I believe it can be fairly assessed by now that I have been through at least most of the changes and must be where the owl went. The path of experiences that step-by-step brought me to these mountains must be the way the owl pointed. Being open to changes turned out to be necessary several times, but that's inevitable any way you look at it. It appears the interior changes paralleled the changes on the outside. Turns out, it is inner unfoldment I've been open to along the way. As far as I remember back, I never wanted to join the parade. I didn't believe the parade. Reenactments are boring. I've looked for the spirit in this world, the energy that activates this world, which is a manifestation of the spirit, operates on the same principles as the spirit.  The Christ goes among us explaining  it is experiential, everything comes back, an invisible principle as reliable as gravity. So the conscious individual puts out into the world what he / she wants in the return. As above, so below. The world of the spirit, or you might say the mind, directs the physical dimension. I have found that when a change occurs within, I will see a change in the world around me. Some people I know will fall away and new ones come in to take their places.

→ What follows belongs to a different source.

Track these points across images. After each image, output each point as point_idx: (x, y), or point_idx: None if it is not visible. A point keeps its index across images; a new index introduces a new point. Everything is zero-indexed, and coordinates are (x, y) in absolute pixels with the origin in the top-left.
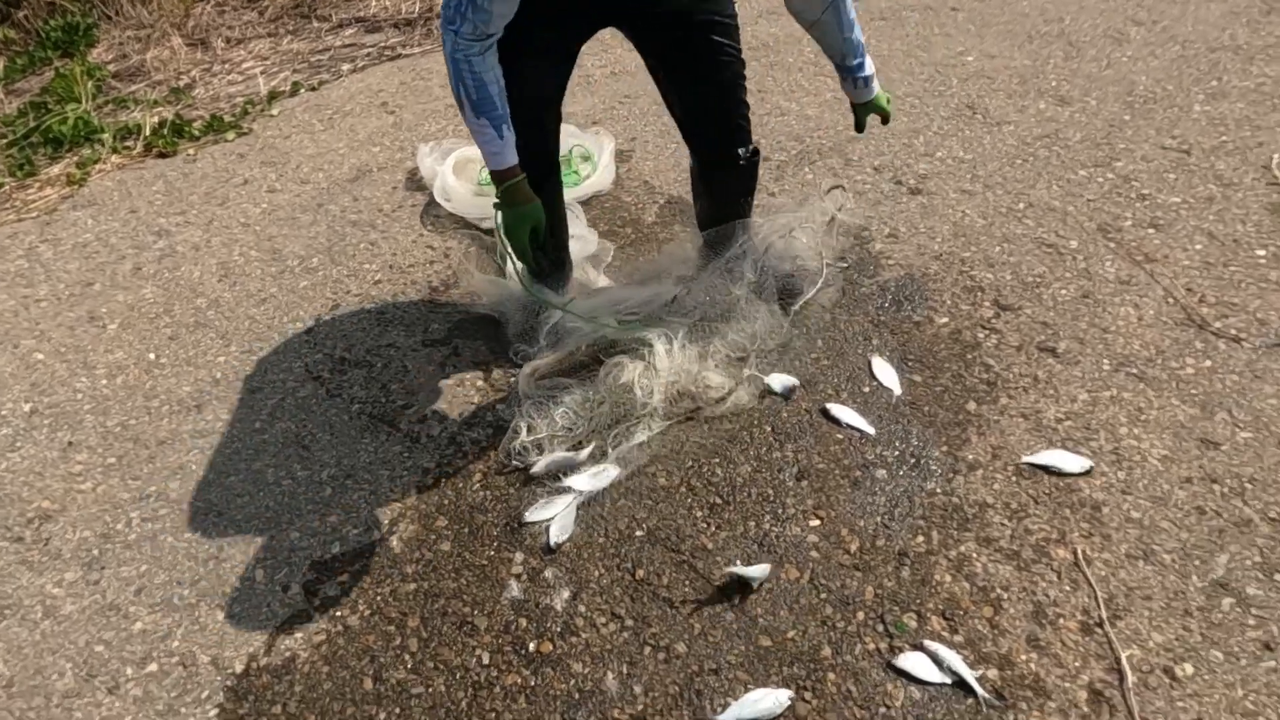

It's a hard saying, but the people around us are expressions of aspects of our own individual selves. And we are that to them. Inside myself, I like to be firmly grounded though not locked down grounded. Grounded like a battery needs a ground. I believe I'm having an earth experience this lifetime, not an after-death experience. I've come to see the scriptures all over the world concern inner peace. This is what I've pursued all the way along without knowing to put it in these words. I believe I do have interior peace now. Maybe it is just the slowed mind of a certain age. Mind runs all the time, though without entertaining worries, fears, same thing. I'm not one of the white men my age bitching and griping all the time about immigrants. This is what I've lived my life in poverty for, inner peace. I'm glad in hindsight I followed the bird, glad I asked self the question earlier in the day what I've been moving toward.